Renal biopsy may be undertaken in the assessment of the individual with renal disease. The procedure can be performed under X-ray control, ultrasound or CT scanning, and a local anaesthetic is used to anaesthetize the area down to the kidney capsule. Preparation of the patient involves obtaining informed consent following a full explanation of the procedure.

Blood specimens pre-procedure are obtained for:

In some centres it is advocated that bedrest is maintained for 24 hours following the procedure. Blood pressure and pulse are recorded ½ hourly initially and at reduced intervals thereafter if within the patient’s normal parameters. A good fluid intake should be encouraged following the procedure (if not medically contraindicated) and observations made of urine output, noting any haematuria.

Cystoscopy involves direct visualization of the bladder and urethra and is undertaken in the individual with a urological problem: e.g. haematuria, lower tract obstruction, or follow-up check cystoscopy for bladder cancer. A rigid or flexible cystoscope is used, and the procedure is performed under either a local or general anaesthetic. The bladder is examined and, if abnormal, biopsies are taken for histological examination. Preparation of the patient involves obtaining informed consent following a full explanation of the procedure. The patient is prepared for either a general or local anaesthetic. Following the procedure, patients might experience urethral discomfort and voiding difficulties. The patient is encouraged to drink 2–3 L in 24 hours (unless medically contraindicated), and the urine should be examined for evidence of haematuria. Any pre-existing urinary tract infection is treated with prophylactic antibiotics.

Specific investigations relating to surgical interventions are summarized in Table 18.2.

For many patients this is a very sensitive and often embarrassing subject to discuss, but one very much impacted upon by urological disease. A voiding history should be undertaken, which includes information on patients’ experiences of urinary frequency, urgency, hesitancy, dysuria, nocturia and haematuria. Patients should be asked to describe their urinary stream when voiding: is the stream strong, do they have to strain to void, do they feel empty on completion? Is urinary leakage or urinary incontinence a problem? Many patients find this a disturbing disease symptom and hide their problem from society, family, friends, and even from themselves (Fillingham and Douglas, 2004). Patients often need support, empathy, clear guidance and good clinical advice when tackling this urinary symptom. Signs and symptoms of urinary tract infection also need to be observed for, e.g. pyrexia, dysuria and offensive-smelling urine. Bowel habits/function should also be assessed, as constipation can be a major contributing cause of urinary symptoms.

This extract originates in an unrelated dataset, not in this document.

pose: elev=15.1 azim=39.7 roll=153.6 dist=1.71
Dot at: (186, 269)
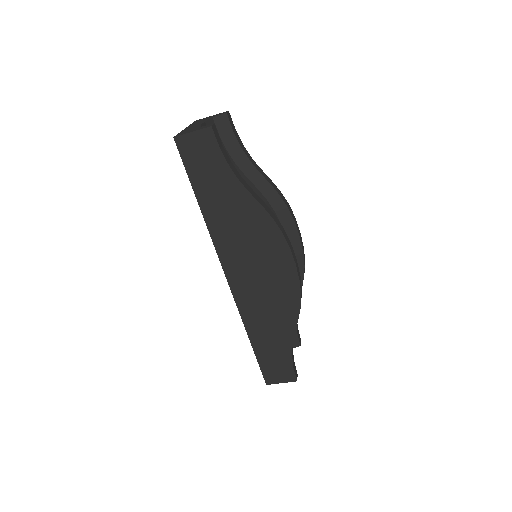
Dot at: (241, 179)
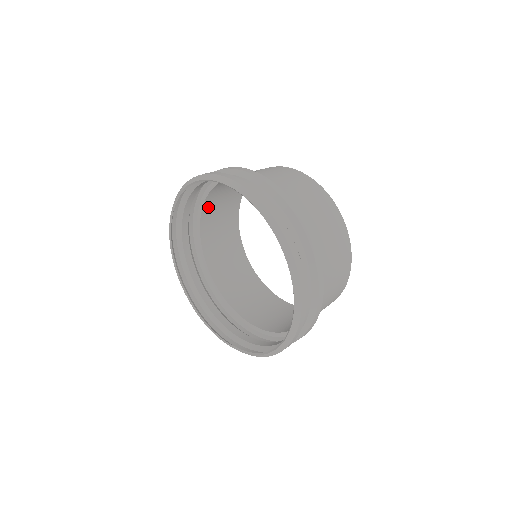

Sleep is often affected in some patients experiencing urinary tract disease. In the initial assessment it should be established if sleeping is interrupted by the need to void, and, if so, how many times does the patient need to get up at night?

Urological disease and incontinence can have a significant impact on the quality of life of a patient (Morrow, 2008), as it can affect both their physical and psychological needs. Sensitivity is required when exploring this issue, although it is paramount that the nurse addresses and guides the patient through this care activity and does not take the easy route of avoidance. It should be established if the patient is sexually active, as some minor and intermediate urological procedures can have a direct impact on sexual function. Retrograde ejaculation is often experienced following transurethral resection of the prostate gland or bladder neck incision, which could render the patient infertile. There is also the risk of impotence/erectile disorder following surgery to combat both bladder and prostatic cancer. Having a urethral catheter in situ following surgery impacts on sexual function, but also might have a more profound effect on the patient’s personal body image. Sexual function and activity, and the impact of surgical intervention, are topics that the surgical nurse should be able to tackle with all patients in their care (RCN, 2000).